• **Excerpted records**
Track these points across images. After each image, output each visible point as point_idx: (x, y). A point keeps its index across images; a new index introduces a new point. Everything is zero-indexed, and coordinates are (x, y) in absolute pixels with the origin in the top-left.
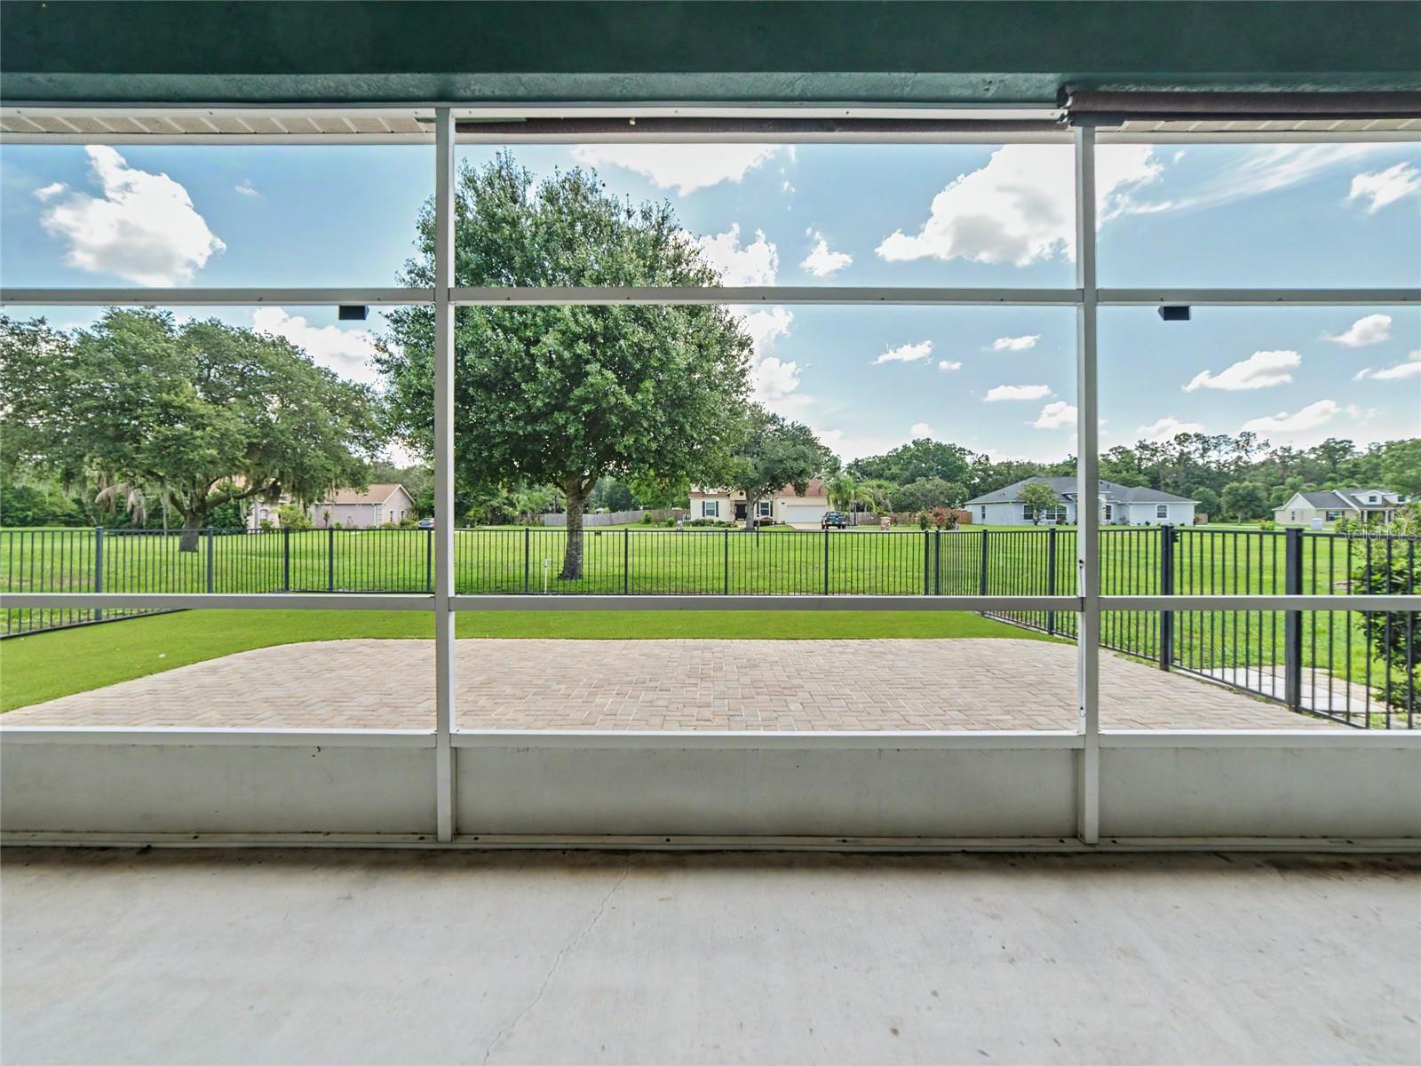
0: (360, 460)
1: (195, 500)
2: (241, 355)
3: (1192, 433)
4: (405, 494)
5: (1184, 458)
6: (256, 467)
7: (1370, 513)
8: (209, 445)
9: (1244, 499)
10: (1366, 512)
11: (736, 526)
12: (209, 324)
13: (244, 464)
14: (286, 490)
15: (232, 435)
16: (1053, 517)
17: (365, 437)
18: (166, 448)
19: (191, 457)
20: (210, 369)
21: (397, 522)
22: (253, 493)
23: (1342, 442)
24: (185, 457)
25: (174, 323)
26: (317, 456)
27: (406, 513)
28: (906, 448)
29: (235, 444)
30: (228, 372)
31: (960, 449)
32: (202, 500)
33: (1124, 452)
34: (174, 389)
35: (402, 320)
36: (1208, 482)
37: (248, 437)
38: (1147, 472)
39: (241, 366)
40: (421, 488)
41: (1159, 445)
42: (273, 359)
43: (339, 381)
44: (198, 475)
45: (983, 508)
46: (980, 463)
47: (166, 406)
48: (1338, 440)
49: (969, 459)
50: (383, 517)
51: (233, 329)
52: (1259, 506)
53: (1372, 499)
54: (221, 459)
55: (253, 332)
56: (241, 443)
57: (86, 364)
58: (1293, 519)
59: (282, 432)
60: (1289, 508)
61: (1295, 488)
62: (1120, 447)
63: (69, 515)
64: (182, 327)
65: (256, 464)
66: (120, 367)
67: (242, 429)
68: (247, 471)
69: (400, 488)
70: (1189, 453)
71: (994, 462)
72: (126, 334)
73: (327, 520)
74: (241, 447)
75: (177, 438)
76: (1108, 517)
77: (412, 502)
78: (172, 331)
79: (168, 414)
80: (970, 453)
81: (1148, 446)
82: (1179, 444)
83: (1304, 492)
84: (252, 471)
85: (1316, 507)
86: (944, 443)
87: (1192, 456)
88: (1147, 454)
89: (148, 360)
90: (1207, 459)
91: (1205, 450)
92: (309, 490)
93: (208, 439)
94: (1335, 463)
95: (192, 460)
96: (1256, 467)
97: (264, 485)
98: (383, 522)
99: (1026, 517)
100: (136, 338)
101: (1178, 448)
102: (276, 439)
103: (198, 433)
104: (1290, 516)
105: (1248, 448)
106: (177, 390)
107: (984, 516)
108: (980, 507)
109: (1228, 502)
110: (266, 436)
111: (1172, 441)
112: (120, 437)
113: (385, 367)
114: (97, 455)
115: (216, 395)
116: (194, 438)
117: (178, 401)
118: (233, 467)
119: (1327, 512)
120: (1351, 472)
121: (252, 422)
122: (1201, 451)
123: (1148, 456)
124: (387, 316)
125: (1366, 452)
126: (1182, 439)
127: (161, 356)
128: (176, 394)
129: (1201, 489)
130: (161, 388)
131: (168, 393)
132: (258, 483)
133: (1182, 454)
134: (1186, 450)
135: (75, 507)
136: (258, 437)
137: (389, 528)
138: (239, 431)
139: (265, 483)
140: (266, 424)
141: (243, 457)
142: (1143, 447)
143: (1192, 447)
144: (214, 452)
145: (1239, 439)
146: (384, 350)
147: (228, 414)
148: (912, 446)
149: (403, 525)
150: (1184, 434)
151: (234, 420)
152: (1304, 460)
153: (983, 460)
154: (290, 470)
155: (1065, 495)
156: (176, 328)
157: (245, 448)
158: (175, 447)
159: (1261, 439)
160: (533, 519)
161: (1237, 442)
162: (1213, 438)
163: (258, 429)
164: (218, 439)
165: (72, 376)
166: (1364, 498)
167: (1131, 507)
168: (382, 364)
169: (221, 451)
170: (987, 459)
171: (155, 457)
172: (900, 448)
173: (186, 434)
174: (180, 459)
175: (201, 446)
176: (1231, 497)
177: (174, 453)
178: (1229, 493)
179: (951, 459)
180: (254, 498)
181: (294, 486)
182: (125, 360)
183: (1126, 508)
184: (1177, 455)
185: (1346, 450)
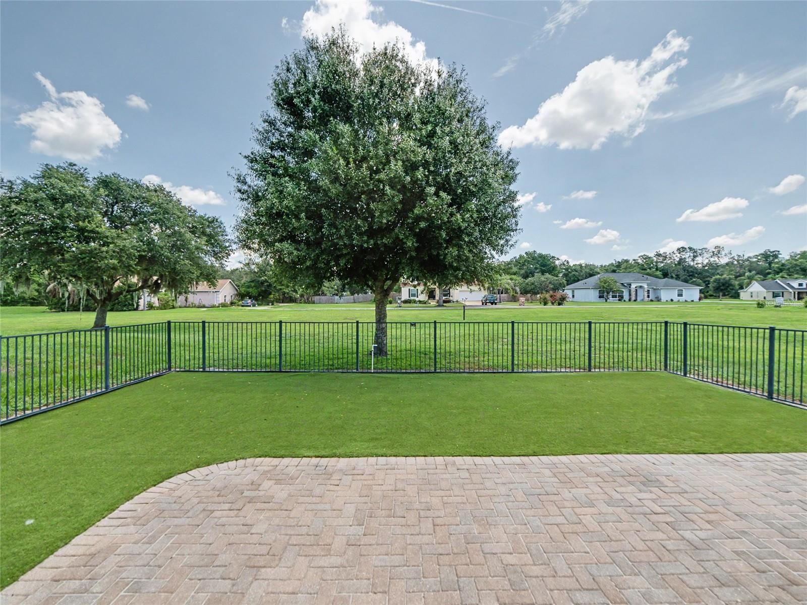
0: (212, 266)
1: (104, 293)
2: (133, 197)
3: (687, 247)
4: (232, 285)
5: (681, 261)
6: (145, 271)
7: (799, 293)
8: (112, 257)
9: (723, 285)
10: (796, 292)
11: (430, 303)
12: (112, 176)
13: (136, 269)
14: (164, 286)
15: (128, 250)
16: (615, 297)
17: (214, 251)
18: (82, 259)
19: (99, 265)
20: (113, 206)
21: (228, 300)
22: (142, 288)
23: (774, 252)
24: (95, 265)
25: (88, 176)
26: (185, 264)
27: (233, 297)
28: (521, 256)
29: (130, 256)
30: (124, 209)
31: (553, 257)
32: (109, 293)
33: (646, 258)
34: (88, 218)
35: (256, 160)
36: (696, 275)
37: (139, 251)
38: (662, 270)
39: (134, 205)
40: (242, 282)
41: (668, 254)
42: (155, 200)
43: (198, 214)
44: (105, 278)
45: (573, 291)
46: (564, 264)
47: (82, 230)
48: (771, 250)
49: (557, 262)
50: (220, 299)
51: (128, 180)
52: (732, 289)
53: (800, 285)
54: (120, 266)
55: (142, 182)
56: (134, 256)
57: (26, 201)
58: (752, 296)
59: (162, 248)
60: (749, 290)
61: (751, 279)
62: (645, 255)
63: (33, 299)
64: (95, 178)
65: (145, 269)
66: (49, 202)
67: (134, 246)
68: (138, 274)
69: (230, 282)
70: (685, 258)
71: (571, 264)
72: (53, 181)
73: (186, 301)
74: (134, 258)
75: (91, 252)
76: (648, 296)
77: (237, 290)
78: (87, 181)
79: (84, 235)
80: (558, 259)
81: (661, 254)
82: (679, 253)
83: (756, 280)
84: (142, 274)
85: (766, 289)
86: (543, 254)
87: (687, 260)
88: (661, 259)
89: (70, 199)
90: (695, 262)
91: (695, 257)
92: (179, 285)
93: (111, 253)
94: (770, 264)
95: (100, 267)
96: (723, 266)
97: (149, 283)
98: (220, 302)
99: (600, 297)
100: (61, 184)
101: (679, 255)
102: (157, 252)
103: (105, 249)
104: (750, 296)
105: (719, 255)
106: (90, 219)
107: (573, 296)
108: (571, 291)
109: (714, 287)
110: (150, 250)
111: (675, 252)
112: (51, 251)
113: (245, 196)
114: (34, 264)
115: (117, 223)
116: (102, 252)
117: (90, 227)
118: (129, 271)
119: (773, 293)
120: (780, 269)
121: (141, 241)
122: (692, 257)
123: (661, 260)
124: (246, 157)
125: (788, 257)
126: (681, 250)
127: (78, 196)
128: (89, 222)
129: (694, 280)
130: (78, 218)
131: (84, 221)
132: (145, 281)
133: (681, 259)
134: (683, 257)
135: (37, 294)
136: (145, 251)
137: (224, 305)
138: (133, 247)
139: (150, 281)
140: (150, 243)
141: (135, 265)
142: (659, 255)
143: (687, 255)
144: (115, 262)
145: (714, 250)
146: (245, 183)
147: (125, 236)
148: (525, 255)
149: (232, 304)
150: (683, 248)
151: (130, 240)
152: (751, 262)
153: (565, 263)
154: (167, 274)
155: (622, 284)
156: (91, 179)
157: (136, 258)
158: (88, 258)
159: (726, 251)
160: (308, 299)
161: (713, 252)
162: (700, 250)
163: (146, 246)
164: (118, 253)
165: (16, 209)
166: (795, 284)
167: (662, 290)
168: (243, 193)
169: (120, 261)
170: (568, 263)
171: (74, 266)
172: (518, 257)
173: (95, 249)
174: (91, 267)
175: (106, 258)
176: (715, 284)
177: (87, 263)
178: (714, 281)
179: (549, 263)
180: (143, 292)
181: (169, 283)
182: (53, 199)
183: (659, 291)
184: (678, 259)
185: (776, 256)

• **Directions for this task**
Format every line of the entries above as a JSON list of strings, one string per line, leaving out blank lines and the picture lines.

• **Exercise result**
[
  "Track these points across images. After each image, output each visible point as point_idx: (x, y). A point keeps its index across images; a new index introduces a new point. Everything is zero-indexed, and coordinates are (x, y) in absolute pixels with the origin in the top-left.",
  "0: (360, 460)",
  "1: (195, 500)",
  "2: (241, 355)",
  "3: (1192, 433)",
  "4: (405, 494)",
  "5: (1184, 458)",
  "6: (256, 467)",
  "7: (1370, 513)",
  "8: (209, 445)",
  "9: (1244, 499)",
  "10: (1366, 512)",
  "11: (736, 526)",
  "12: (209, 324)",
  "13: (244, 464)",
  "14: (286, 490)",
  "15: (232, 435)",
  "16: (1053, 517)",
  "17: (365, 437)",
  "18: (166, 448)",
  "19: (191, 457)",
  "20: (210, 369)",
  "21: (397, 522)",
  "22: (253, 493)",
  "23: (1342, 442)",
  "24: (185, 457)",
  "25: (174, 323)",
  "26: (317, 456)",
  "27: (406, 513)",
  "28: (906, 448)",
  "29: (235, 444)",
  "30: (228, 372)",
  "31: (960, 449)",
  "32: (202, 500)",
  "33: (1124, 452)",
  "34: (174, 389)",
  "35: (402, 320)",
  "36: (1208, 482)",
  "37: (248, 437)",
  "38: (1147, 472)",
  "39: (241, 366)",
  "40: (421, 488)",
  "41: (1159, 445)",
  "42: (273, 359)",
  "43: (339, 381)",
  "44: (198, 475)",
  "45: (983, 508)",
  "46: (980, 463)",
  "47: (166, 406)",
  "48: (1338, 440)",
  "49: (969, 459)",
  "50: (383, 517)",
  "51: (233, 329)",
  "52: (1259, 506)",
  "53: (1372, 499)",
  "54: (221, 459)",
  "55: (253, 332)",
  "56: (241, 443)",
  "57: (86, 364)",
  "58: (1293, 519)",
  "59: (282, 432)",
  "60: (1289, 508)",
  "61: (1295, 488)",
  "62: (1120, 447)",
  "63: (69, 515)",
  "64: (182, 327)",
  "65: (256, 464)",
  "66: (120, 367)",
  "67: (242, 429)",
  "68: (247, 471)",
  "69: (400, 488)",
  "70: (1189, 453)",
  "71: (994, 462)",
  "72: (126, 334)",
  "73: (327, 520)",
  "74: (241, 447)",
  "75: (177, 438)",
  "76: (1108, 517)",
  "77: (412, 502)",
  "78: (172, 331)",
  "79: (168, 414)",
  "80: (970, 453)",
  "81: (1148, 446)",
  "82: (1179, 444)",
  "83: (1304, 492)",
  "84: (252, 471)",
  "85: (1316, 507)",
  "86: (944, 443)",
  "87: (1192, 456)",
  "88: (1147, 454)",
  "89: (148, 360)",
  "90: (1207, 459)",
  "91: (1205, 450)",
  "92: (309, 490)",
  "93: (208, 439)",
  "94: (1335, 463)",
  "95: (192, 460)",
  "96: (1256, 467)",
  "97: (264, 485)",
  "98: (383, 522)",
  "99: (1026, 517)",
  "100: (136, 338)",
  "101: (1178, 448)",
  "102: (276, 439)",
  "103: (198, 433)",
  "104: (1290, 516)",
  "105: (1248, 448)",
  "106: (177, 390)",
  "107: (984, 516)",
  "108: (980, 507)",
  "109: (1228, 502)",
  "110: (266, 436)",
  "111: (1172, 441)",
  "112: (120, 437)",
  "113: (385, 367)",
  "114: (97, 455)",
  "115: (216, 395)",
  "116: (194, 438)",
  "117: (178, 401)",
  "118: (233, 467)",
  "119: (1327, 512)",
  "120: (1351, 472)",
  "121: (252, 422)",
  "122: (1201, 451)",
  "123: (1148, 456)",
  "124: (387, 316)",
  "125: (1366, 452)",
  "126: (1182, 439)",
  "127: (161, 356)",
  "128: (176, 394)",
  "129: (1201, 489)",
  "130: (161, 388)",
  "131: (168, 393)",
  "132: (258, 483)",
  "133: (1182, 454)",
  "134: (1186, 450)",
  "135: (75, 507)",
  "136: (258, 437)",
  "137: (389, 528)",
  "138: (239, 431)",
  "139: (265, 483)",
  "140: (266, 424)",
  "141: (243, 457)",
  "142: (1143, 447)",
  "143: (1192, 447)",
  "144: (214, 452)",
  "145: (1239, 439)",
  "146: (384, 350)",
  "147: (228, 414)",
  "148: (912, 446)",
  "149: (403, 525)",
  "150: (1184, 434)",
  "151: (234, 420)",
  "152: (1304, 460)",
  "153: (983, 460)",
  "154: (290, 470)",
  "155: (1065, 495)",
  "156: (176, 328)",
  "157: (245, 448)",
  "158: (175, 447)",
  "159: (1261, 439)",
  "160: (533, 519)",
  "161: (1237, 442)",
  "162: (1213, 438)",
  "163: (258, 429)",
  "164: (218, 439)",
  "165: (72, 376)",
  "166: (1364, 498)",
  "167: (1131, 507)",
  "168: (382, 364)",
  "169: (221, 451)",
  "170: (987, 459)",
  "171: (155, 457)",
  "172: (900, 448)",
  "173: (186, 434)",
  "174: (180, 459)",
  "175: (201, 446)",
  "176: (1231, 497)",
  "177: (174, 453)",
  "178: (1229, 493)",
  "179: (951, 459)",
  "180: (254, 498)",
  "181: (294, 486)",
  "182: (125, 360)",
  "183: (1126, 508)",
  "184: (1177, 455)",
  "185: (1346, 450)",
  "0: (212, 266)",
  "1: (104, 293)",
  "2: (133, 197)",
  "3: (687, 247)",
  "4: (232, 285)",
  "5: (681, 261)",
  "6: (145, 271)",
  "7: (799, 293)",
  "8: (112, 257)",
  "9: (723, 285)",
  "10: (796, 292)",
  "11: (430, 303)",
  "12: (112, 176)",
  "13: (136, 269)",
  "14: (164, 286)",
  "15: (128, 250)",
  "16: (615, 297)",
  "17: (214, 251)",
  "18: (82, 259)",
  "19: (99, 265)",
  "20: (113, 206)",
  "21: (228, 300)",
  "22: (142, 288)",
  "23: (774, 252)",
  "24: (95, 265)",
  "25: (88, 176)",
  "26: (185, 264)",
  "27: (233, 297)",
  "28: (521, 256)",
  "29: (130, 256)",
  "30: (124, 209)",
  "31: (553, 257)",
  "32: (109, 293)",
  "33: (646, 258)",
  "34: (88, 218)",
  "35: (256, 160)",
  "36: (696, 275)",
  "37: (139, 251)",
  "38: (662, 270)",
  "39: (134, 205)",
  "40: (242, 282)",
  "41: (668, 254)",
  "42: (155, 200)",
  "43: (198, 214)",
  "44: (105, 278)",
  "45: (573, 291)",
  "46: (564, 264)",
  "47: (82, 230)",
  "48: (771, 250)",
  "49: (557, 262)",
  "50: (220, 299)",
  "51: (128, 180)",
  "52: (732, 289)",
  "53: (800, 285)",
  "54: (120, 266)",
  "55: (142, 182)",
  "56: (134, 256)",
  "57: (26, 201)",
  "58: (752, 296)",
  "59: (162, 248)",
  "60: (749, 290)",
  "61: (751, 279)",
  "62: (645, 255)",
  "63: (33, 299)",
  "64: (95, 178)",
  "65: (145, 269)",
  "66: (49, 202)",
  "67: (134, 246)",
  "68: (138, 274)",
  "69: (230, 282)",
  "70: (685, 258)",
  "71: (571, 264)",
  "72: (53, 181)",
  "73: (186, 301)",
  "74: (134, 258)",
  "75: (91, 252)",
  "76: (648, 296)",
  "77: (237, 290)",
  "78: (87, 181)",
  "79: (84, 235)",
  "80: (558, 259)",
  "81: (661, 254)",
  "82: (679, 253)",
  "83: (756, 280)",
  "84: (142, 274)",
  "85: (766, 289)",
  "86: (543, 254)",
  "87: (687, 260)",
  "88: (661, 259)",
  "89: (70, 199)",
  "90: (695, 262)",
  "91: (695, 257)",
  "92: (179, 285)",
  "93: (111, 253)",
  "94: (770, 264)",
  "95: (100, 267)",
  "96: (723, 266)",
  "97: (149, 283)",
  "98: (220, 302)",
  "99: (600, 297)",
  "100: (61, 184)",
  "101: (679, 255)",
  "102: (157, 252)",
  "103: (105, 249)",
  "104: (750, 296)",
  "105: (719, 255)",
  "106: (90, 219)",
  "107: (573, 296)",
  "108: (571, 291)",
  "109: (714, 287)",
  "110: (150, 250)",
  "111: (675, 252)",
  "112: (51, 251)",
  "113: (245, 196)",
  "114: (34, 264)",
  "115: (117, 223)",
  "116: (102, 252)",
  "117: (90, 227)",
  "118: (129, 271)",
  "119: (773, 293)",
  "120: (780, 269)",
  "121: (141, 241)",
  "122: (692, 257)",
  "123: (661, 260)",
  "124: (246, 157)",
  "125: (788, 257)",
  "126: (681, 250)",
  "127: (78, 196)",
  "128: (89, 222)",
  "129: (694, 280)",
  "130: (78, 218)",
  "131: (84, 221)",
  "132: (145, 281)",
  "133: (681, 259)",
  "134: (683, 257)",
  "135: (37, 294)",
  "136: (145, 251)",
  "137: (224, 305)",
  "138: (133, 247)",
  "139: (150, 281)",
  "140: (150, 243)",
  "141: (135, 265)",
  "142: (659, 255)",
  "143: (687, 255)",
  "144: (115, 262)",
  "145: (714, 250)",
  "146: (245, 183)",
  "147: (125, 236)",
  "148: (525, 255)",
  "149: (232, 304)",
  "150: (683, 248)",
  "151: (130, 240)",
  "152: (751, 262)",
  "153: (565, 263)",
  "154: (167, 274)",
  "155: (622, 284)",
  "156: (91, 179)",
  "157: (136, 258)",
  "158: (88, 258)",
  "159: (726, 251)",
  "160: (308, 299)",
  "161: (713, 252)",
  "162: (700, 250)",
  "163: (146, 246)",
  "164: (118, 253)",
  "165: (16, 209)",
  "166: (795, 284)",
  "167: (662, 290)",
  "168: (243, 193)",
  "169: (120, 261)",
  "170: (568, 263)",
  "171: (74, 266)",
  "172: (518, 257)",
  "173: (95, 249)",
  "174: (91, 267)",
  "175: (106, 258)",
  "176: (715, 284)",
  "177: (87, 263)",
  "178: (714, 281)",
  "179: (549, 263)",
  "180: (143, 292)",
  "181: (169, 283)",
  "182: (53, 199)",
  "183: (659, 291)",
  "184: (678, 259)",
  "185: (776, 256)"
]